## Requirement a:
Copy the records exactly, from the start of the records up to and including the line with "(C) metallic gray pavement at center".

## Source passage:
TU/e ombudsman critical in report about social safety at the university

TU/e’s ombudsman Anna Soedira has issued a report in which she describes her experiences of the past one and a half years. She also offers several recommendations following 88 complaints made at TU/e. She is highly critical of many social safety aspects: incidents shouldn’t just lead to good intentions, but to actual change. Actively promoting prevention is key to ensuring that the number of incidents will decrease in the future, Soedira believes.

photo Loraine Bodewes

In this article Cursor quotes several passages from the report. This does not concern an interview with the ombudsman. 'Naturally, the ombuds needs to work hard to solve problems of employees, but preventing problems is even more important,' Soedira says. In her report, she quotes Desmond Tutu several times: ‘There comes a point where we need to stop just pulling people out of the river. We need to go upstream and find out why they are falling in.’ These words, Soedria believes, perfectly sum up what needs to be done at TU/e: first you need to find the institutional cause of this recurring problem, only then can you start focusing on trying to reduce the number of individual cases. She stresses the importance of preemptively applying the lessons learned from previous cases. “It’s important that we actually do so, and not just make do with good intentions.”

The ombudsman, or ombuds, as Soedira likes to say in gender-neutral terms, received a total of 88 reports of undesired behavior from within the TU/e community between December 2021 and June 2023. Many of these cases have been concluded by now, but there are a number of ongoing cases as well. Some figures:

A quick round through other universities shows that the number of reports, calculated back to a year, at TU/e is slightly lower than other universities, taking into account that TU/e is a fairly small university. A comparison based on student numbers, however, shows that the number of reports at TU/e is relatively high. It should also be noted that Soedira focuses on employees, not on students. Since recently, students at TU/e can turn to their own ‘student ombuds’ if they wish to report a matter. Cursor will publish an article about the student ombuds in the near future.

## Record excerpts:
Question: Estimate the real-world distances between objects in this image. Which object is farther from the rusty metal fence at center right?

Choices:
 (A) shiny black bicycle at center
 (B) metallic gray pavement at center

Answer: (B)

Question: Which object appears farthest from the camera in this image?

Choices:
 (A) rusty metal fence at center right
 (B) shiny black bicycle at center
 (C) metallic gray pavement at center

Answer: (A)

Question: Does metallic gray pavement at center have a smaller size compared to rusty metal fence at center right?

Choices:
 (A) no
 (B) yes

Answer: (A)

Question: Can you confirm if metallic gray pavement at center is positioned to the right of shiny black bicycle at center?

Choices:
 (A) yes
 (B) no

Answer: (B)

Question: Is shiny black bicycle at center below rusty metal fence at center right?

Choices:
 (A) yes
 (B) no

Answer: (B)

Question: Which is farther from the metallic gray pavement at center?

## Requirement b:
According to the article on the TU/e ombudsman's report, how many reports of undesired behavior did the ombuds receive between December 2021 and June 2023?

## Answer a:
Question: Estimate the real-world distances between objects in this image. Which object is farther from the rusty metal fence at center right?

Choices:
 (A) shiny black bicycle at center
 (B) metallic gray pavement at center

Answer: (B)

Question: Which object appears farthest from the camera in this image?

Choices:
 (A) rusty metal fence at center right
 (B) shiny black bicycle at center
 (C) metallic gray pavement at center

## Answer b:
88 reports.